■ **What you will do**
An exact repetition of the records is required. Leave nothing out.
--- Exercise material ---
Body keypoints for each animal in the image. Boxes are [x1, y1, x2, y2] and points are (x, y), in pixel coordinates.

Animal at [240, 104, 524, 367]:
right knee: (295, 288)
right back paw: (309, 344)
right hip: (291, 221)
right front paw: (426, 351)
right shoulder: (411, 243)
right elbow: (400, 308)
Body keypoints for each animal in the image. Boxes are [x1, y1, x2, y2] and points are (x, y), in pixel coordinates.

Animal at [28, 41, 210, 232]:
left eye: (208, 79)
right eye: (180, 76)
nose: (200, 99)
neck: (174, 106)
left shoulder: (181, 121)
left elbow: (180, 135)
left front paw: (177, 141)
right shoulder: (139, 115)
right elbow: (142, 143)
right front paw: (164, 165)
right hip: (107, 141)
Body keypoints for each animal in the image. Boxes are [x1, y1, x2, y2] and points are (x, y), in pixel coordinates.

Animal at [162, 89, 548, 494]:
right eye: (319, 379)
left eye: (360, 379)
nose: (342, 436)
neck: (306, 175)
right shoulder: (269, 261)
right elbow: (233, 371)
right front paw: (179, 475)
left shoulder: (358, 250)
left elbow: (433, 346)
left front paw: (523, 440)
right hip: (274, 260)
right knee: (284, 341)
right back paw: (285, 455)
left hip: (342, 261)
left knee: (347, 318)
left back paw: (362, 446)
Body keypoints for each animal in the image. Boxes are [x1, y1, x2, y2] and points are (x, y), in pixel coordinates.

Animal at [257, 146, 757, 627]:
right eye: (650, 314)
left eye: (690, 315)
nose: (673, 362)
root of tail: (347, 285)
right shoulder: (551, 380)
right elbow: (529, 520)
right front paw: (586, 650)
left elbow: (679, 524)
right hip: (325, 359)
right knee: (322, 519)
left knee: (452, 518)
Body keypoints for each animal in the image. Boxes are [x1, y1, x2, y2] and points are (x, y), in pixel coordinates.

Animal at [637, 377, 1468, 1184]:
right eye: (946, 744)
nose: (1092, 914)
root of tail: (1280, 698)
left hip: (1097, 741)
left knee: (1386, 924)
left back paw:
---
■ **Exercise response**
Body keypoints for each animal in the image. Boxes are [x1, y1, x2, y2] and points are (x, y), in pixel coordinates.

Animal at [240, 104, 524, 367]:
right knee: (295, 288)
right back paw: (309, 344)
right hip: (291, 221)
right front paw: (426, 351)
right shoulder: (411, 243)
right elbow: (400, 308)
Body keypoints for each animal in the image. Boxes are [x1, y1, x2, y2] and points are (x, y), in pixel coordinates.

Animal at [28, 41, 210, 232]:
left eye: (208, 79)
right eye: (180, 76)
nose: (200, 99)
neck: (174, 106)
left shoulder: (181, 121)
left elbow: (180, 135)
left front paw: (177, 141)
right shoulder: (139, 115)
right elbow: (142, 143)
right front paw: (164, 165)
right hip: (107, 141)
Body keypoints for each animal in the image. Boxes are [x1, y1, x2, y2] and points are (x, y), in pixel coordinates.

Animal at [162, 89, 548, 494]:
right eye: (319, 379)
left eye: (360, 379)
nose: (342, 436)
neck: (306, 175)
right shoulder: (269, 261)
right elbow: (233, 371)
right front paw: (179, 475)
left shoulder: (358, 250)
left elbow: (433, 346)
left front paw: (523, 440)
right hip: (274, 260)
right knee: (284, 341)
right back paw: (285, 455)
left hip: (342, 261)
left knee: (347, 318)
left back paw: (362, 446)
Body keypoints for each animal in the image. Boxes are [x1, y1, x2, y2] and points are (x, y), in pixel coordinates.

Animal at [257, 146, 757, 627]:
right eye: (650, 314)
left eye: (690, 315)
nose: (673, 362)
root of tail: (347, 285)
right shoulder: (551, 380)
right elbow: (529, 520)
right front paw: (586, 650)
left elbow: (679, 524)
right hip: (325, 359)
right knee: (322, 519)
left knee: (452, 518)
Body keypoints for each animal in the image. Boxes are [x1, y1, x2, y2] and points are (x, y), in pixel coordinates.

Animal at [637, 377, 1468, 1184]:
right eye: (946, 744)
nose: (1092, 914)
root of tail: (1280, 698)
left hip: (1097, 741)
left knee: (1386, 924)
left back paw:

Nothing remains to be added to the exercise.